■ Ausgangstext
--------

Der Trockenfrüchtehersteller Seeberger profitiert vom Trend zu gesunder Ernährung. Am Stammsitz in Ulm wird die Belegschaft in den kommenden fünf Jahren stark aufgestockt.

Stuttgart - Ein Trockenfrüchtehersteller trocknet Früchte. Was sonst, mag man denken. Und wer im Ulmer Industriegebiet an der Donau das ausgedehnte Betriebsgelände der Seeberger GmbH sieht, mag sich hinter den hellgrauen Fassaden mit den bunten Paneelen lange Förderbänder vorstellen, auf denen Aprikosen, Weintrauben und Feigen getrocknet werden. Ein Irrtum. „Viele Besucher denken, dass wir das Obst hier trocknen“, sagt Ralph Beranek, einer der beiden Geschäftsführer des Familienunternehmens. Aber es wäre viel zu aufwendig und letztlich der Qualität nicht zuträglich, Ananas, Mango oder Bananen über Tausende von Kilometern zu transportieren und im vergleichsweise kühlen Mitteleuropa zu trocknen.

--------

■ Aufgabe
Beantworten Sie anhand des Textes über den Trockenfrüchtehersteller:
1. In welcher Stadt befindet sich der Stammsitz von Seeberger?
2. In welchem Zeitraum soll die Belegschaft dort stark aufgestockt werden?
3. Welche Funktion hat Ralph Beranek im Unternehmen?

[Extrahierte Datensätze]
--------

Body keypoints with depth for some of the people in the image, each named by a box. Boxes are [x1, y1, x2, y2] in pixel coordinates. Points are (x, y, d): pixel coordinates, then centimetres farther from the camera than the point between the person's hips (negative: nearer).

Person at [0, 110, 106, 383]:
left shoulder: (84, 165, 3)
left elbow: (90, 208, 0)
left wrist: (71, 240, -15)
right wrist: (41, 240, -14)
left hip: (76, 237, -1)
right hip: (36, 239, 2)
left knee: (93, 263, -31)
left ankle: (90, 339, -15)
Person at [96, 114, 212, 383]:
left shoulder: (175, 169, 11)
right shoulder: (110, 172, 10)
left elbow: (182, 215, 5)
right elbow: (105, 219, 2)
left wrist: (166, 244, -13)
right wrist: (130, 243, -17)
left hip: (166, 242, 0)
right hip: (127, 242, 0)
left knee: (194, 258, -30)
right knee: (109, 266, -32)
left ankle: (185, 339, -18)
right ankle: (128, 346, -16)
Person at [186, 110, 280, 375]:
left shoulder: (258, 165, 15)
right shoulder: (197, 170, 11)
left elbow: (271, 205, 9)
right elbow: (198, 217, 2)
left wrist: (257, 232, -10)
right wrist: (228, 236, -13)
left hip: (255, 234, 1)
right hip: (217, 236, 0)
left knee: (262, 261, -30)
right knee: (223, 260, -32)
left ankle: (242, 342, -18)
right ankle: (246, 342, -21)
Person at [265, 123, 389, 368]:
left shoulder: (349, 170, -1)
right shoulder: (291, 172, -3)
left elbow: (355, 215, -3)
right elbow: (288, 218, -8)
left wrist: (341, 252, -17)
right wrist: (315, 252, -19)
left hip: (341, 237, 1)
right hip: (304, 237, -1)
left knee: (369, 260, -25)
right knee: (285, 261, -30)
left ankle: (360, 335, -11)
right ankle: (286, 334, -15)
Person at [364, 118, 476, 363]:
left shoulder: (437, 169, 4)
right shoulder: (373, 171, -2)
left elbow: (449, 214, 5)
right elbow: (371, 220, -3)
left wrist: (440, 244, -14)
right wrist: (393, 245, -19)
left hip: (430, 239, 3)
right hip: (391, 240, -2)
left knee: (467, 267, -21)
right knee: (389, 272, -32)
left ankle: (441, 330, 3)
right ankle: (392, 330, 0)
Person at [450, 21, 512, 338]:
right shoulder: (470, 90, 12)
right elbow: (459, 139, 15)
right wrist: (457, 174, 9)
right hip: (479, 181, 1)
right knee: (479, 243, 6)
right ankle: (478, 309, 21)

--------

■ Lösung
1. In Ulm.
2. In den kommenden fünf Jahren.
3. Er ist einer der beiden Geschäftsführer des Familienunternehmens.